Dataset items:
┏━━

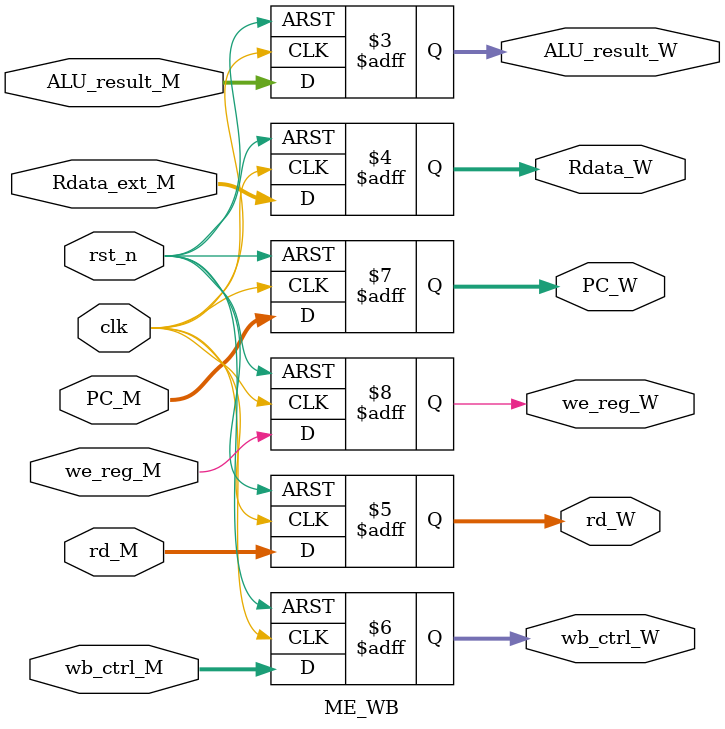
<source format=v>
module ME_WB(
    input               clk,
    input               rst_n,
    input       [31:0]  ALU_result_M,
    input       [31:0]  Rdata_ext_M,//from data memory（extended）
    input       [4:0]   rd_M,
    input       [1:0]   wb_ctrl_M,
    input       [31:0]  PC_M,
    input               we_reg_M,
    
    output reg  [31:0]  ALU_result_W,
    output reg  [31:0]  Rdata_W,
    output reg  [4:0]   rd_W,   
    output reg  [1:0]   wb_ctrl_W,
    output reg  [31:0]  PC_W,
    output reg          we_reg_W
    );  


    always @(posedge clk , negedge rst_n) begin
        if (!rst_n) begin
            ALU_result_W <= 32'b0;
            Rdata_W <= 32'b0;
            rd_W <= 5'b0;
            wb_ctrl_W <= 2'b0;
            we_reg_W <= 1'b0;
            PC_W <= 32'b0;
        end else begin
            ALU_result_W <= ALU_result_M;
            Rdata_W <= Rdata_ext_M;
            rd_W <= rd_M;   
            wb_ctrl_W <= wb_ctrl_M;
            we_reg_W <= we_reg_M;
            PC_W <= PC_M;
        end
    end
    
endmodule
</source>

┗━━

Goal of the exercise: Each line above should be returned exactly as written, apart from any pictures.

Answer section:
<source format=v>
module ME_WB(
    input               clk,
    input               rst_n,
    input       [31:0]  ALU_result_M,
    input       [31:0]  Rdata_ext_M,//from data memory（extended）
    input       [4:0]   rd_M,
    input       [1:0]   wb_ctrl_M,
    input       [31:0]  PC_M,
    input               we_reg_M,
    
    output reg  [31:0]  ALU_result_W,
    output reg  [31:0]  Rdata_W,
    output reg  [4:0]   rd_W,   
    output reg  [1:0]   wb_ctrl_W,
    output reg  [31:0]  PC_W,
    output reg          we_reg_W
    );  


    always @(posedge clk , negedge rst_n) begin
        if (!rst_n) begin
            ALU_result_W <= 32'b0;
            Rdata_W <= 32'b0;
            rd_W <= 5'b0;
            wb_ctrl_W <= 2'b0;
            we_reg_W <= 1'b0;
            PC_W <= 32'b0;
        end else begin
            ALU_result_W <= ALU_result_M;
            Rdata_W <= Rdata_ext_M;
            rd_W <= rd_M;   
            wb_ctrl_W <= wb_ctrl_M;
            we_reg_W <= we_reg_M;
            PC_W <= PC_M;
        end
    end
    
endmodule
</source>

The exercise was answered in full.